Which part of the world produces the best fighters? This is a popular topic of debate for fans of mixed martial arts. For many, the first answer that comes to mind is probably Brazil, which has a plethora of fighters who have graced cages in numerous promotions worldwide. Of course, an argument can also be made for countries in Asia and Europe, too.
UFC featherweight Matt Bessette has a different answer. He’ll argue that the northeastern United States is not to be overlooked when it comes to producing top-level talent.
“There is outstanding MMA coming from the Northeast,” Bessette told Combat Press. “I’m proud to have come out of there, and there are veterans like Joe Lauzon, Kenny Florian, Gabriel Gonzaga, Rob Font and myself.
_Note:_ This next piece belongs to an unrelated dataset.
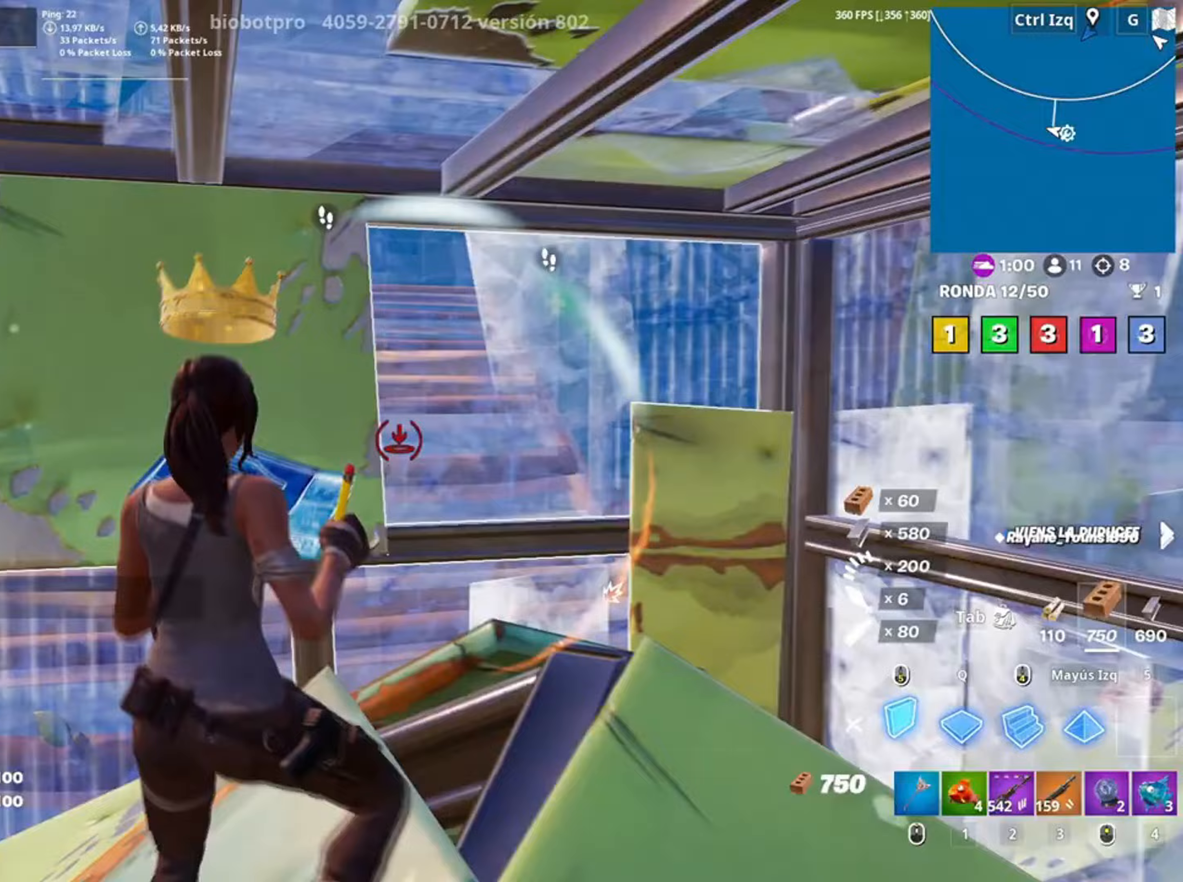
{"keys": ["a", "shift", "w"], "mouse": ["left"], "events": [[183, "a", "up"], [183, "mouse_left", "up"], [217, "f", "down"], [283, "mouse_left", "down"], [300, "f", "up"], [367, "f", "down"], [383, "mouse_left", "up"], [417, "a", "down"], [417, "mouse_left", "down"], [417, "shift", "down"], [433, "f", "up"]]}
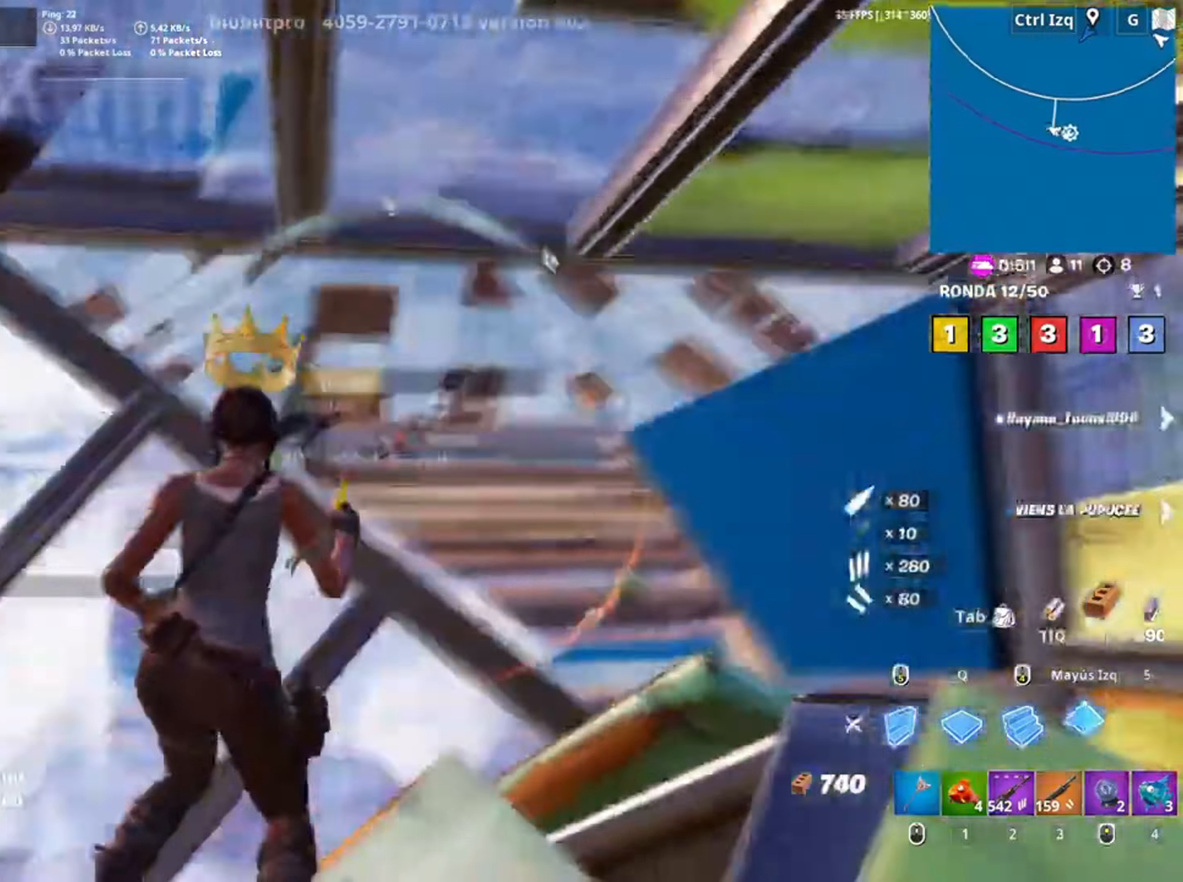
{"keys": ["d", "s", "space"], "mouse": [], "events": [[17, "3", "down"], [33, "shift", "up"], [50, "mouse_left", "up"], [117, "3", "up"], [150, "w", "up"], [250, "d", "down"], [283, "a", "up"], [383, "s", "down"], [417, "space", "down"]]}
There was already good boxing in the Northeast, and MMA is growing and is becoming a natural thing. It’s a tribute to TV and to the UFC. Guys now want to get into MMA instead of boxing.”
A Connecticut native, Bessette made a name for himself on the Northeast regional MMA circuit when he turned pro in 2007 and competed in promotions like Reality Fighting and CES MMA, where he captured the promotion’s featherweight title in 2016. Bessette mixed in some appearances for Bellator MMA, which included a bout with current title contender Daniel Weichel and a victory over Diego Nunes.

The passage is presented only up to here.